You’ve heard the expression “as slow as molasses moving uphill in winter”? Here’s the story of something even slower. (This story is a sneak peek from our 30th annual edition, Uncle John’s Old Faithful Bathroom Reader, available November 2017.)
In January 1961 a man named John Mainstone began a new job as a physics lecturer at the University of Queensland in Brisbane, Australia. On his first day, one of his colleagues showed him around the department, and in one room he pulled an experiment out of a cupboard. Still underway, it had been set up in the 1920s by Thomas Parnell, a physics professor long retired and now dead.

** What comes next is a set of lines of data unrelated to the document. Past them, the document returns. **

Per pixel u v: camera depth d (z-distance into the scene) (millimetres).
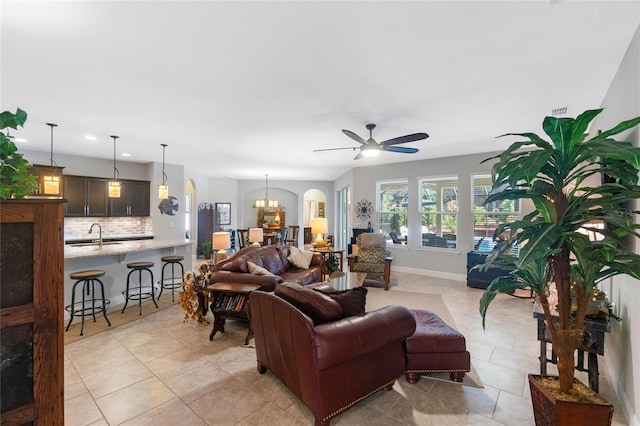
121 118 3691
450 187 6344
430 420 1966
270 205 11094
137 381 2406
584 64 2355
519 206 5520
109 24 1863
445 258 6305
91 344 3080
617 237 1527
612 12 1745
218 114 3545
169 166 7148
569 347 1581
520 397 2215
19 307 1210
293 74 2535
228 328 3531
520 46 2113
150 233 6891
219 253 4324
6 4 1658
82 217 6051
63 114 3525
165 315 3965
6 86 2758
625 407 2037
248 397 2203
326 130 4230
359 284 4168
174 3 1676
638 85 1913
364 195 7523
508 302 4512
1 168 1252
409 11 1744
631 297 1971
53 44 2080
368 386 2035
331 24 1868
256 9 1728
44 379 1268
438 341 2342
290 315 1953
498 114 3516
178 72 2500
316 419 1849
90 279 3438
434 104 3213
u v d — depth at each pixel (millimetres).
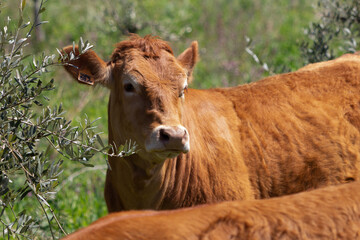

The experiment looked simple enough: it was a glass funnel filled with ordinary asphalt or “pitch,” a derivative of crude oil used to pave roads. The funnel sat on a stand, and beneath the stand was a glass beaker to catch any pitch that dripped from the funnel. A glass cover, called a bell jar, protected the apparatus from dust.
The “pitch drop experiment,” as it was called, had been sitting in the cupboard since the 1930s. In all that time, only three drops of the stuff had dripped from the funnel—the first in 1938, the second in 1947, and the third in 1954. A fourth was now hanging like a teardrop from the bottom of the funnel. It must have looked to Mainstone as if it could fall into the beaker at any moment, but as his colleague explained, years might pass before it finally did.
Professor Parnell had created the experiment back in 1927 by pouring heated, softened pitch into a sealed funnel and letting it settle there for three years. In 1930 he unsealed the bottom of the funnel and the pitch began to flow. The purpose of the experiment was to demonstrate to his students that some substances, like pitch, may appear solid at room temperature but are actually very slow-moving liquids. If you hit a slab of pitch with a hammer, for example, it will smash into pieces, just like a rock. But if you put it in a funnel as Parnell did, it will slowly flow out, like water dripping from a faucet, because it’s actually a liquid, albeit one with extremely high viscosity, or resistance to flow. The pitch that Parnell placed in the funnel was so viscous that it took, on average, eight years for a single drop to form and drip from the funnel.
Mainstone was fascinated by the experiment and agreed to become its custodian. His job: check the display once or twice a day to see how the fourth drop was progressing. He suggested that the experiment be taken out of the cupboard and placed on public display, so that other people could enjoy it as well.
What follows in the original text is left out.